The web browser - your gateway to the internet in many cases and an essential part of most people's daily life on the PC - is a key application. Silent updates may break functionality, cause issues, etc. And you won't know if there has been an update (especially not if Mozilla goes ahead and removes the version number from a clearly visible place) causing your sudden inability to use some/all sites, or that something else is going on (malware, network problems, etc.) - Integrated PDF reader:
You are at all times better off opening foreign formats in the designated external applications (Adobe's plug-in has always been poor, I recommend to simply download and open in the standalone reader). What's next, integrate support for Openoffice Formats? Spreadsheets?
Also, the viewer built into the core will be basic, at best. No annotations, probably no field support, etc. etc.
The viewer (Adobe Reader) is already widely available and commonly installed on a lot of systems (and with plenty of free alternatives if you don't want Adobe's sizable package). It's also easy to implement cross-platform with Ghostscript. I don't see the need for the integration of a PDF reader into the core of the browser.
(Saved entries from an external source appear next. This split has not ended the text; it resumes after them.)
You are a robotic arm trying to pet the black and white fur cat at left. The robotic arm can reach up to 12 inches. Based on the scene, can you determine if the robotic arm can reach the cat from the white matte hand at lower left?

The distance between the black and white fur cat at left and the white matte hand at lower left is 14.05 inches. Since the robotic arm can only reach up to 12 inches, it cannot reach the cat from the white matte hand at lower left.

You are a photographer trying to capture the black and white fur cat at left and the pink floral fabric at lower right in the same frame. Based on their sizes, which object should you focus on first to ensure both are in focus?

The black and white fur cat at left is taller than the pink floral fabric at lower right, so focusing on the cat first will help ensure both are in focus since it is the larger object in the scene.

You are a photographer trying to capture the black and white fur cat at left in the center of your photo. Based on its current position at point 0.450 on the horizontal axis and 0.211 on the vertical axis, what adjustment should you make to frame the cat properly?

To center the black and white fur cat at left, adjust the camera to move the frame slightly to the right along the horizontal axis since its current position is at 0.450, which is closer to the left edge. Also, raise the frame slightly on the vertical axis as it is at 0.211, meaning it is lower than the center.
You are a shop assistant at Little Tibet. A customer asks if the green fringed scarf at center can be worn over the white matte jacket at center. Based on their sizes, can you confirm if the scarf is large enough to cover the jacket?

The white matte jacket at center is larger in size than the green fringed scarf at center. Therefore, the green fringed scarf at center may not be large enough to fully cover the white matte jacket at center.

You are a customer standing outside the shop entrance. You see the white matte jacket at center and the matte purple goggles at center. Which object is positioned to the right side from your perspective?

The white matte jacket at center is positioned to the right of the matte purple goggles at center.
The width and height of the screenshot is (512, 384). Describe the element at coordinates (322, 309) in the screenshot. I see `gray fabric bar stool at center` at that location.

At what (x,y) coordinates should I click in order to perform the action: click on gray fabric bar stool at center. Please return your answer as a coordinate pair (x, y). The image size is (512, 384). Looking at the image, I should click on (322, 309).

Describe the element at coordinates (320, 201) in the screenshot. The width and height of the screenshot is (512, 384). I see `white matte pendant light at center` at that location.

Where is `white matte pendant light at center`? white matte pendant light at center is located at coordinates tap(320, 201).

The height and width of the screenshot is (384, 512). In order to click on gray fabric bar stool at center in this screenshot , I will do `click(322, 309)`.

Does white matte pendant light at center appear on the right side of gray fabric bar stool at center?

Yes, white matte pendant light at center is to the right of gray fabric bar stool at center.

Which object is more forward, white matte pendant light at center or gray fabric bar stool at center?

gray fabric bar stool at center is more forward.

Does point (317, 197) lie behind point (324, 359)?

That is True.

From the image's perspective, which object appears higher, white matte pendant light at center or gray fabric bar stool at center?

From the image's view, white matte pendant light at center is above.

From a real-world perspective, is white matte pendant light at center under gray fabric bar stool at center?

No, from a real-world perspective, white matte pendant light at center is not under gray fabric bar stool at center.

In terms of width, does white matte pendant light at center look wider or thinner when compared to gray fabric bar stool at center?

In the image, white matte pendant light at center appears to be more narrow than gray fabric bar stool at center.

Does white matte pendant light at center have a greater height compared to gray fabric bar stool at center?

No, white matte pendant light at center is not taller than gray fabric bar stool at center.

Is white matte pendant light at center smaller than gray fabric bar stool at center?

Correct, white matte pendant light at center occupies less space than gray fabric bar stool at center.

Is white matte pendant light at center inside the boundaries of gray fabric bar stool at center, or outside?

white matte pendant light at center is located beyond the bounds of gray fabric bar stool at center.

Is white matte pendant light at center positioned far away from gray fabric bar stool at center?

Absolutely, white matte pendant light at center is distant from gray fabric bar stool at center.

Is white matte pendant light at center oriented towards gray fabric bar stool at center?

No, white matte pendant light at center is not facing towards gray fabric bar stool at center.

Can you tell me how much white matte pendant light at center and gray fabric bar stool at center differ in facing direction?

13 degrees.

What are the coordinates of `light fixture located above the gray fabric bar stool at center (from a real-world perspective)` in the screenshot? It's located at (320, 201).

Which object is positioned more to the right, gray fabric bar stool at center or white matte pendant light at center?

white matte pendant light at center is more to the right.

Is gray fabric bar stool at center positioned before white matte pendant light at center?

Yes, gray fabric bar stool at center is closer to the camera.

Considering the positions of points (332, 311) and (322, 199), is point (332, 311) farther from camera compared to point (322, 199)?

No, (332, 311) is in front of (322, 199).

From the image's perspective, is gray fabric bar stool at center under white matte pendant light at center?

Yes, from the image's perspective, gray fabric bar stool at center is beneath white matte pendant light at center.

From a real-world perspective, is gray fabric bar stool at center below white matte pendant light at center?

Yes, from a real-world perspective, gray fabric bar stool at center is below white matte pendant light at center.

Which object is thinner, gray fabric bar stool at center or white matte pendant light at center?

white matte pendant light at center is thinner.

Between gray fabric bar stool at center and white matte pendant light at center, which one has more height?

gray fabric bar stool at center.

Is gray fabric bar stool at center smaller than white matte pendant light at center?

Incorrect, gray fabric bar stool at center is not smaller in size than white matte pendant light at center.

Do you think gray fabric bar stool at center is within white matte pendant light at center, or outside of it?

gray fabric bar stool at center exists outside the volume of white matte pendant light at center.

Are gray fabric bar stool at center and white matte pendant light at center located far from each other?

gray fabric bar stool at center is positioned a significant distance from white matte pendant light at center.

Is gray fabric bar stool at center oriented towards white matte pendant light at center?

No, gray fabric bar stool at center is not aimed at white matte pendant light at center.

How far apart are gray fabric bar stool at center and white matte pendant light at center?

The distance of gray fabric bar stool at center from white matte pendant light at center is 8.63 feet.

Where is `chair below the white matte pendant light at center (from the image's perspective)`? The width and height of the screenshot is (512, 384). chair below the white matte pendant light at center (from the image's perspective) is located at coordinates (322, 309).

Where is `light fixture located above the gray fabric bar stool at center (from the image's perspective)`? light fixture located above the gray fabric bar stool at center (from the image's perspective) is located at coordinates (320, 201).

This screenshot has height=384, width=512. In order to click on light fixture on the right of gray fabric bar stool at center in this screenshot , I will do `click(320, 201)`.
Moreover, incremental downloading of PDF documents has been problematic from day 1 - slow downloads, stalls, browser hangups, to name a few
Lastly: Implementing a viewing application like this in the browser core, you need to have an as fool-proof and secure implementation as possible. Since this will be part of an application that will be fully trusted on your system, and if in the core of the browser without any potential safeguards or sandboxing, any exploit of the PDF reading subsystem will be a potential high-risk problem: arbitrary code run in a trusted application with full access to the internet and possibly also an administrative-level "maintenance service" (from the silent updates) that is running is a security nightmare scenario.